Baltimore announces $1.2 billion plan to tackle vacant properties
Baltimore has lined up $1.2 billion for vacants, and its first housing bond round drew $389 million in offers for $28.8 million offered.

Baltimore has lined up $1.2 billion for its vacant-property push, with Mayor Brandon M. Scott pledging $300 million and Gov. Wes Moore pledging $900 million toward a city effort meant to turn blight into housing and neighborhood green space. The money is part of a broader plan that officials say is drawing real investor attention: in January 2026, the city’s first City-Wide Affordable Housing Tax Increment Financing bond round offered $28.8 million and drew $389 million in offers.
Scott launched the Vacancy Reduction Initiative in 2023 as a 15-year plan to eliminate Baltimore’s concentrations of vacant properties through whole-block results and more than $3 billion in city, state and private funding. The city later rolled that strategy out under the public-facing name Reframe Baltimore in April 2025, presenting it as the long-term framework for ending the vacant-housing crisis.

City officials say the push is already producing measurable change. Baltimore says vacant properties are down nearly 20% since Scott took office, and the administration says it has invested $146 million into neighborhoods over that same period. The city’s open data portal now tracks vacant building notices that are updated daily, along with a Vacant Building Dashboard that shows the scale of the problem block by block across Baltimore.

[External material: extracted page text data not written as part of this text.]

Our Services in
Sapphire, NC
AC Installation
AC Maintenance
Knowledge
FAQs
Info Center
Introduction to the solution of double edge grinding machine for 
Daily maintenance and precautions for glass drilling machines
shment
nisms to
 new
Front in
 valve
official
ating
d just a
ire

Two of the city’s main tools are meant to speed that turnaround. The Fixed Pricing Program, launched on March 20, 2024, is designed to streamline the disposition of city-owned properties. Judicial In Rem foreclosure gives the Baltimore City Department of Housing & Community Development a way to foreclose on liens for a vacant lot or building when the liens exceed the property’s assessed value, clearing the way for the city to take title.
The administration says the goal is not just to remove dangerous shells from the tax rolls, but to move properties into productive use before they drag down another block. With $1.2 billion pledged and a $389 million response to the city’s first housing bond round, Baltimore is betting that the next phase of its vacants fight will be visible on the street, not just in the budget.